DATASET RECORDS:
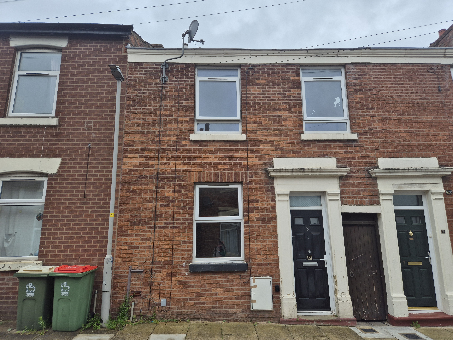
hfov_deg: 73.9
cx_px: 226
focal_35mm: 23
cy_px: 170
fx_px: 301
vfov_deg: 58.9
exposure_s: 1/1076
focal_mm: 5.4
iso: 25
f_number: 1.8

WORK REQUEST: Copy the listing exactly. Any image in it stays out of the copy.

EXPECTED ANSWER:
hfov_deg: 73.9
cx_px: 226
focal_35mm: 23
cy_px: 170
fx_px: 301
vfov_deg: 58.9
exposure_s: 1/1076
focal_mm: 5.4
iso: 25
f_number: 1.8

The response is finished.